Phinisee next argues that his Fifth Amendment rights would be adversely affected by a joint trial.  In order to prevail on such a claim, a defendant must make “a convincing showing that he has both important testimony to give concerning one count and strong need to refrain from testifying on the other.”  Homes v. State, 63 Wis.2d 389, 398 n.12, 217 N.W.2d 657, 662 n.12 (1974) (quoting Baker v. United States, 401 F.2d 958, 977 (D.C. Cir. 1968)). 

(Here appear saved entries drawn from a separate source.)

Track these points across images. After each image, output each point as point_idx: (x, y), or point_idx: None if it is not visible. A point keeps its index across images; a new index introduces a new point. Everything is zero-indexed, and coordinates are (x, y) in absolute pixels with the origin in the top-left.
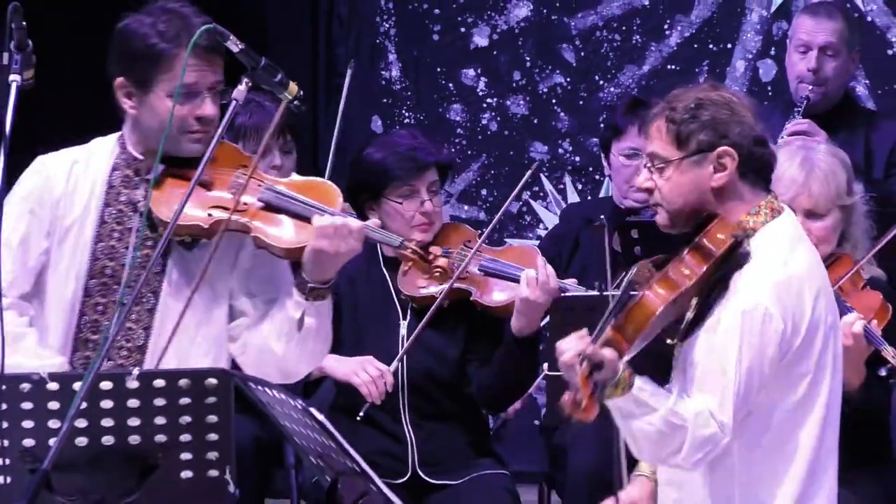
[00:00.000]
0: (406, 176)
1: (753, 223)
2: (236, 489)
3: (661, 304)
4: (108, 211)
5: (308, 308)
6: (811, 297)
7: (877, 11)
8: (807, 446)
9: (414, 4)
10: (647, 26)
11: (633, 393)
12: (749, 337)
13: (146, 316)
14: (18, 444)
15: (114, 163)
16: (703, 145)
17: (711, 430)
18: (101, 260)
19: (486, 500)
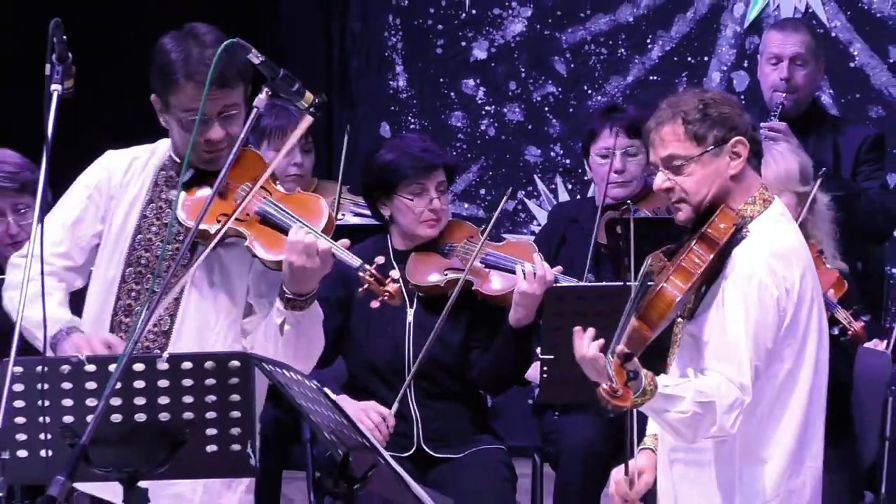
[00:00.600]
0: (417, 175)
1: (751, 211)
2: (257, 462)
3: (679, 293)
4: (150, 206)
5: (288, 316)
6: (799, 270)
7: (840, 27)
8: (797, 410)
9: (419, 21)
10: (631, 41)
11: (659, 392)
12: (751, 306)
13: (173, 304)
14: (59, 421)
15: (162, 163)
16: (718, 139)
17: (734, 394)
18: (138, 250)
19: (484, 472)
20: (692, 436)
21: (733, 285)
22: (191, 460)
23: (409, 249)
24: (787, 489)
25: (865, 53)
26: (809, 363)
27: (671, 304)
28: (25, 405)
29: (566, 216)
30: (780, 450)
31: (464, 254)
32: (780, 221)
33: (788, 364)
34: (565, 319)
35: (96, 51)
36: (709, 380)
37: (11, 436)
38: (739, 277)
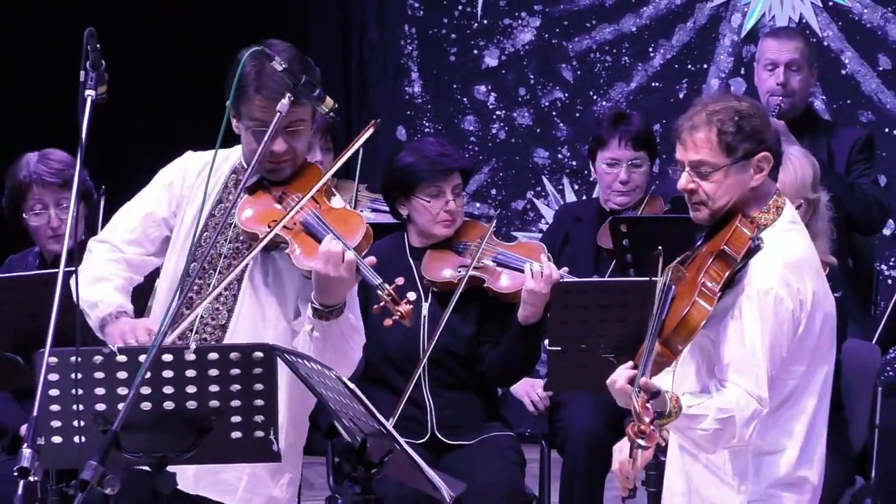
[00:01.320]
0: (434, 178)
1: (764, 220)
2: (279, 448)
3: (705, 317)
4: (219, 206)
5: (315, 325)
6: (811, 278)
7: (832, 37)
8: (809, 405)
9: (433, 30)
10: (635, 49)
11: (684, 413)
12: (766, 319)
13: (231, 300)
14: (92, 409)
15: (234, 167)
16: (748, 152)
17: (752, 407)
18: (203, 246)
19: (495, 457)
20: (713, 449)
21: (750, 299)
22: (216, 446)
23: (424, 247)
24: (799, 476)
25: (856, 61)
26: (823, 365)
27: (696, 329)
28: (60, 394)
29: (571, 216)
30: (793, 441)
31: (475, 252)
32: (791, 230)
33: (802, 367)
34: (571, 313)
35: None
36: (729, 394)
37: (47, 423)
38: (756, 290)
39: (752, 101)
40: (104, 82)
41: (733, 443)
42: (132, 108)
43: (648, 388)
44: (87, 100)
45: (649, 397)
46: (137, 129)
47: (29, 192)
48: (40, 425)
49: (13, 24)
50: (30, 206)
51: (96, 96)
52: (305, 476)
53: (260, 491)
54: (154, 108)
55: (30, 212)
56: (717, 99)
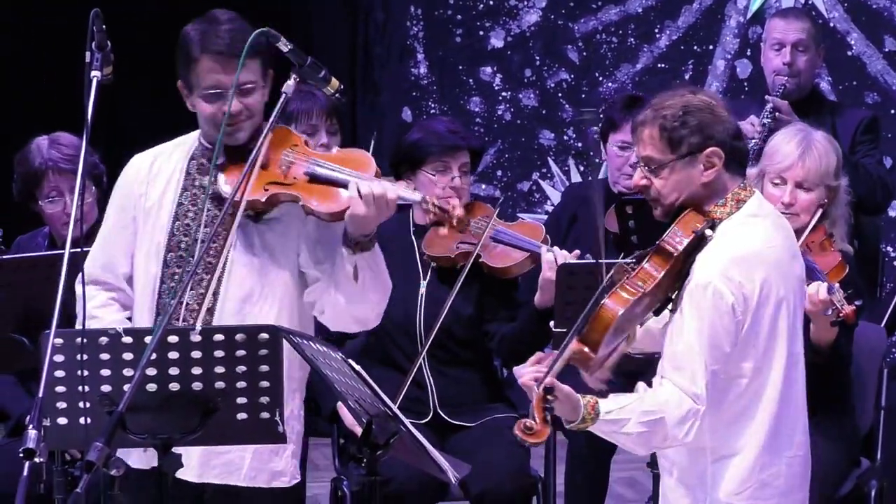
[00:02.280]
0: (441, 153)
1: (720, 213)
2: (284, 429)
3: (620, 309)
4: (185, 194)
5: (358, 260)
6: (761, 273)
7: (838, 18)
8: (768, 405)
9: (439, 11)
10: (640, 31)
11: (602, 419)
12: (704, 313)
13: (216, 283)
14: (97, 390)
15: (192, 153)
16: (693, 147)
17: (686, 405)
18: (177, 236)
19: (500, 439)
20: (643, 451)
21: (689, 293)
22: (222, 427)
23: (428, 224)
24: (759, 481)
25: (862, 43)
26: (780, 359)
27: (610, 322)
28: (66, 375)
29: (578, 196)
30: (751, 444)
31: (477, 230)
32: (747, 223)
33: (753, 363)
34: (576, 294)
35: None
36: (659, 394)
37: (52, 404)
38: (695, 286)
39: (706, 95)
40: (110, 63)
41: (668, 443)
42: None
43: (546, 384)
44: (92, 80)
45: (546, 393)
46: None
47: (44, 180)
48: (46, 406)
49: None
50: (45, 193)
51: (102, 77)
52: (311, 458)
53: (264, 467)
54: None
55: (45, 199)
56: (671, 94)
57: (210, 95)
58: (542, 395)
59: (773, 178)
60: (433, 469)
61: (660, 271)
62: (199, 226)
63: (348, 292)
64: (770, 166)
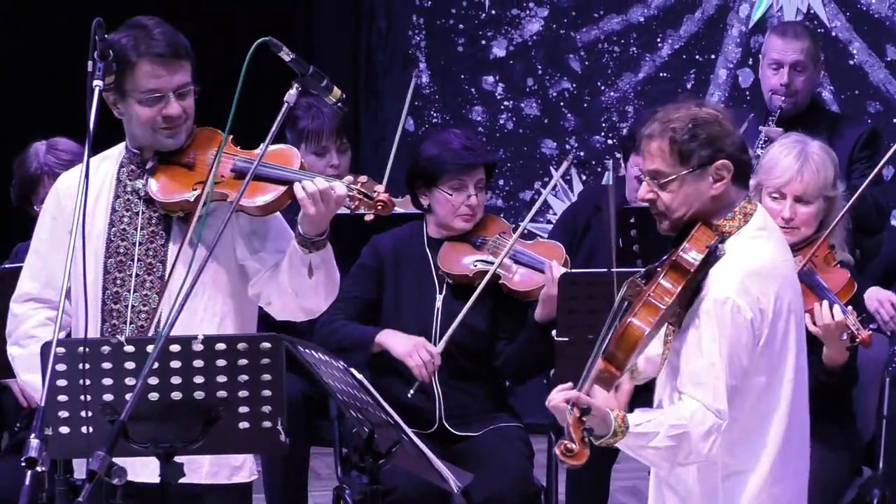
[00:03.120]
0: (458, 172)
1: (729, 227)
2: (287, 438)
3: (646, 329)
4: (118, 200)
5: (313, 258)
6: (775, 286)
7: (840, 27)
8: (779, 419)
9: (441, 20)
10: (643, 40)
11: (631, 431)
12: (724, 329)
13: (158, 283)
14: (99, 399)
15: (121, 161)
16: (703, 160)
17: (710, 420)
18: (115, 241)
19: (503, 448)
20: (668, 466)
21: (707, 307)
22: (224, 436)
23: (442, 238)
24: (770, 495)
25: (864, 52)
26: (789, 373)
27: (637, 341)
28: (68, 384)
29: (592, 204)
30: (763, 460)
31: (494, 248)
32: (757, 237)
33: (765, 378)
34: (579, 303)
35: None
36: (683, 409)
37: (54, 413)
38: (714, 300)
39: (714, 108)
40: (112, 72)
41: (691, 459)
42: None
43: (580, 404)
44: (94, 90)
45: (581, 414)
46: None
47: (40, 185)
48: (48, 416)
49: None
50: (41, 198)
51: (104, 86)
52: (313, 466)
53: (223, 462)
54: None
55: (40, 204)
56: (677, 106)
57: (150, 99)
58: (577, 416)
59: (771, 193)
60: (435, 478)
61: (676, 287)
62: (135, 229)
63: (301, 287)
64: (768, 181)
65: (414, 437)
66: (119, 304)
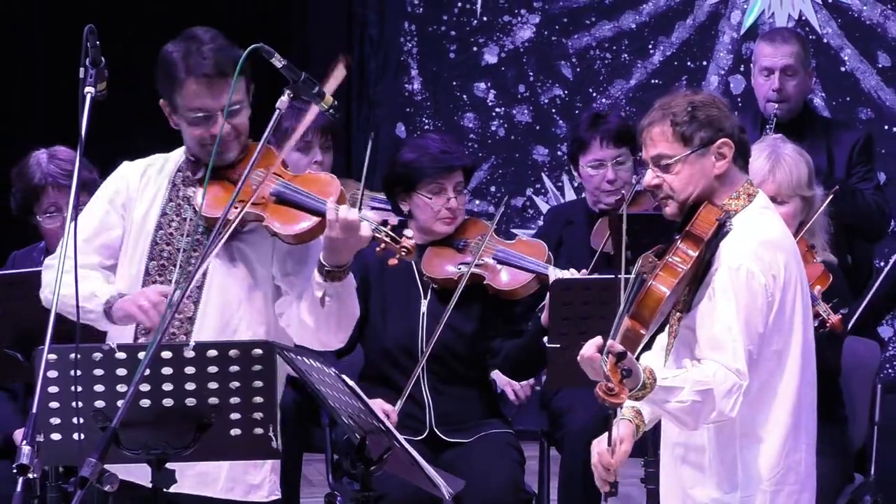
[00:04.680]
0: (436, 175)
1: (735, 206)
2: (279, 444)
3: (668, 289)
4: (170, 204)
5: (328, 288)
6: (783, 257)
7: (831, 34)
8: (790, 388)
9: (433, 27)
10: (634, 46)
11: (659, 385)
12: (740, 294)
13: (196, 292)
14: (91, 406)
15: (178, 166)
16: (705, 140)
17: (731, 379)
18: (160, 244)
19: (494, 454)
20: (694, 423)
21: (722, 276)
22: (216, 443)
23: (425, 243)
24: (786, 465)
25: (855, 58)
26: (797, 343)
27: (660, 300)
28: (59, 391)
29: (562, 218)
30: (777, 428)
31: (477, 249)
32: (763, 213)
33: (777, 346)
34: (571, 309)
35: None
36: (706, 368)
37: (46, 420)
38: (727, 268)
39: (709, 94)
40: (104, 79)
41: (713, 417)
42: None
43: (614, 350)
44: (86, 97)
45: (617, 359)
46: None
47: (43, 195)
48: (40, 422)
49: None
50: (44, 208)
51: (96, 93)
52: (304, 473)
53: (241, 479)
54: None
55: (43, 214)
56: (672, 95)
57: (197, 119)
58: (614, 360)
59: None
60: (427, 484)
61: (693, 252)
62: (182, 235)
63: (314, 316)
64: None
65: (405, 444)
66: None
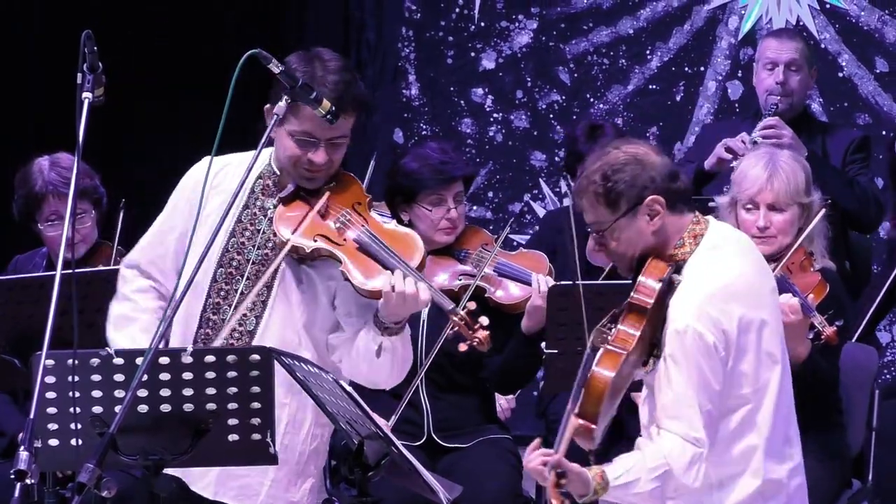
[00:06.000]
0: (436, 187)
1: (681, 254)
2: (276, 450)
3: (610, 375)
4: (246, 212)
5: (384, 342)
6: (734, 303)
7: (829, 40)
8: (765, 424)
9: (431, 33)
10: (632, 52)
11: (612, 486)
12: (689, 358)
13: (260, 307)
14: (89, 411)
15: (261, 172)
16: (631, 202)
17: (689, 452)
18: (231, 252)
19: (492, 460)
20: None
21: (671, 340)
22: (213, 449)
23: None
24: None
25: (853, 64)
26: (775, 377)
27: (603, 391)
28: (57, 396)
29: (554, 226)
30: (753, 461)
31: (478, 261)
32: (711, 257)
33: (747, 389)
34: (568, 315)
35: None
36: (661, 446)
37: (44, 425)
38: (674, 331)
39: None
40: (101, 85)
41: (679, 492)
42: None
43: (558, 467)
44: (84, 102)
45: (559, 477)
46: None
47: (44, 203)
48: (37, 428)
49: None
50: (45, 216)
51: (94, 99)
52: None
53: (281, 496)
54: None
55: (45, 222)
56: (596, 156)
57: (301, 141)
58: (555, 480)
59: (745, 204)
60: (424, 490)
61: (637, 328)
62: (253, 247)
63: (367, 362)
64: (740, 193)
65: (403, 449)
66: (217, 316)
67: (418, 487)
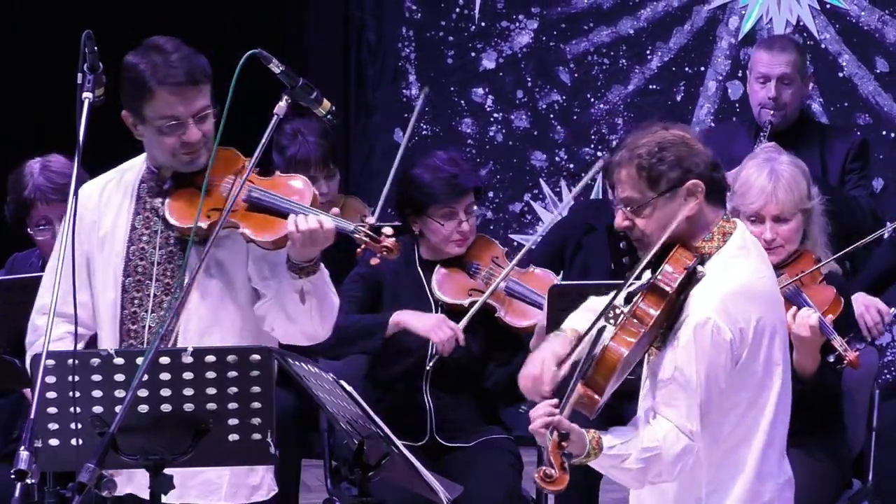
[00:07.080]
0: (448, 200)
1: (708, 248)
2: (277, 450)
3: (624, 352)
4: (138, 218)
5: (305, 284)
6: (755, 306)
7: (829, 40)
8: (761, 436)
9: (431, 33)
10: (632, 52)
11: (604, 454)
12: (702, 349)
13: (176, 303)
14: (89, 411)
15: (141, 177)
16: (672, 182)
17: (682, 443)
18: (133, 260)
19: (493, 460)
20: (637, 485)
21: (687, 330)
22: (213, 449)
23: (435, 260)
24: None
25: (853, 64)
26: (775, 389)
27: (616, 365)
28: (57, 396)
29: (583, 222)
30: (745, 473)
31: (489, 277)
32: (737, 256)
33: (750, 393)
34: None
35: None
36: (656, 430)
37: (44, 425)
38: (694, 322)
39: (679, 129)
40: (102, 84)
41: (661, 479)
42: None
43: (560, 428)
44: (84, 102)
45: (561, 439)
46: None
47: (33, 209)
48: (37, 428)
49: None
50: (34, 222)
51: (94, 99)
52: (303, 479)
53: (242, 482)
54: None
55: (35, 227)
56: (642, 132)
57: (170, 127)
58: (557, 441)
59: (749, 217)
60: (425, 490)
61: (655, 310)
62: (154, 248)
63: (296, 313)
64: (743, 206)
65: (403, 449)
66: (137, 325)
67: (419, 487)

Phinisee has explained the general nature of the testimony he would give with respect to the homicide charge, including how he felt physically and mentally the morning of the accident and what he did to avoid the collision.   We agree that such details could constitute important testimony.  However, his assertion that he has a strong need to refrain from testifying on the obstruction charge is based on conclusory allegations that he could incriminate himself if cross-examined regarding the obstruction charge and prejudice could result.  Phinisee offers no explanation of what specific questions might trigger this problem or why other remedies such as a cautionary instruction would be inadequate to deal with the situation.  Rather, Phinisee’s argument seems to rely upon the erroneous assumption that evidence of his arguably recent marijuana use and false statement to the police would be inadmissible in the negligence trial if the charges were separated.  Since that is not the case, the defendant would face the same cross-examination dilemma in a separate negligence trial as he would in a joint trial.

Phinisee also asserts that the trial court failed to exercise its discretion on this point because it was operating under the erroneous impression that a defendant’s desire to testify on one charge, but not another, could never provide a basis for severance.  However, the trial court’s decision could also be read to mean that a defendant’s desire to testify on just one count is not by itself a sufficient basis for severance.  Since Phinisee did not provide the trial court with more specific factors, he was not entitled to have the trial court consider anything more.

Finally, there is nothing in the record to support Phinisee’s claim that he will suffer racial discrimination if the charges are not severed.  The trial court properly exercised its discretion when it denied his motion for severance.

By the Court.—Orders affirmed.

This opinion will not be published in the official reports.  See Rule 809.23(1)(b)5, Stats.

 


 



[1]   This court granted Phinisee’s petiton for leave to appeal and for a stay on April 10, 1997.

[2]   The State offered expert testimony at the preliminary hearing that the THC in Phinisee’s blood had the potential to impair his driving ability.  The expert stated that the time frame for ingestion ranged from about two to twelve hours prior to testing, and that marijuana tends to impair balance, muscle strength and reflex time within the first twenty minutes after ingestion.